Hearts warn of 'dramatic' cuts if club's share issue fails
Monday 29 October 2012
Rangers may have finally secured a first away win in the Irn-Bru Third Division yesterday but the financial crisis in Scottish football has started to spread.
The Ibrox club's demotion at the start of the season sparked fears for the incomes of other Scottish Premier League clubs, and Heart of Midlothian yesterday delivered a warning about "dramatic cost-cutting" measures.
Sergejus Fedotovas, the Hearts director, has told fans the club faces large-scale cutbacks if they do not buy into the new share issue.
The Edinburgh side this week launched the share issue, making more than 16 million shares available to supporters at 11p per share in a bid to raise £1.79m.
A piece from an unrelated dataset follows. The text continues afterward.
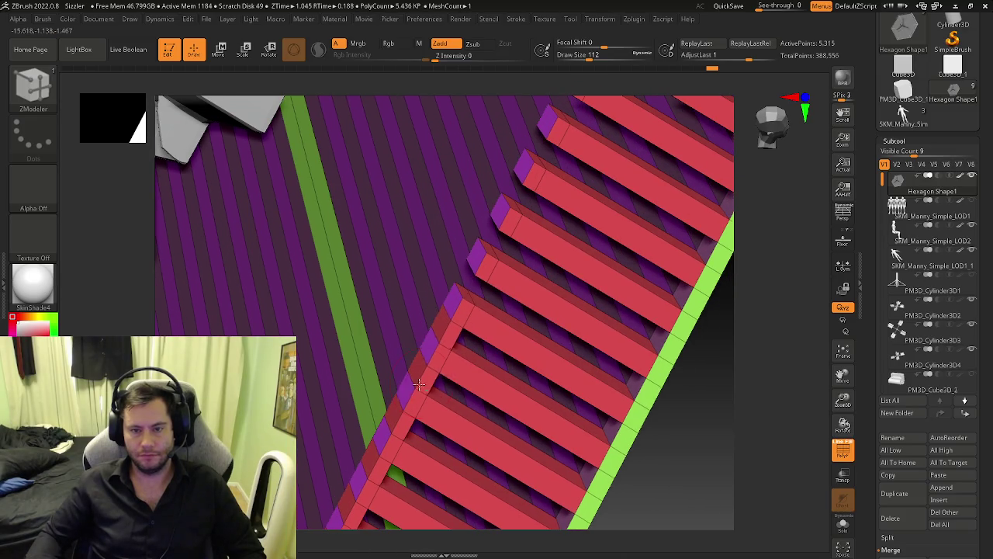
drag(463, 291, 476, 257)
Hearts' financial predicament could be exacerbated by a tax demand for £1.75m, which could also have drastic consequences. Fedotovas said: "If this strategy fails the club will be faced with a tough financial reality. The answer to that would be another dramatic cut in costs.
"We have brought in new sponsors and are making savings, but we have exhausted all possibilities available. There is instability in the revenue streams, we do not have any assurances the club will get money on time.The share issue is a signal and an alarm to the people who are truly concerned about the club. We are asking the wider society to step up otherwise we will be left with no other solution than cutting costs, and I don't think anyone will be happy with a weak team and poor results.
"If we want to maintain a club that has aims to play at the high level we can't just cut, cut, cut."
Hearts are currently under a transfer embargo until Christmas after failing to pay staff and players their wages on time.
Rangers, meanwhile, broke their away-game duck, after goals from Dean Shiels and Lee McCulloch secured a 2-0 win at Clyde. The home side were reduced to 10 men after 68 minutes when John Neill was sent off for a second yellow card.
Ally McCoist, the Rangers manager, said: "You have to match up against the opposition and let them know that you're as much up for the competitive side of the game as they are.
"It's safe to say that every team we'll play this season will be up for the game and will be competitive and aggressive, which is fair enough.
"We must be equal to that, if not stronger than that."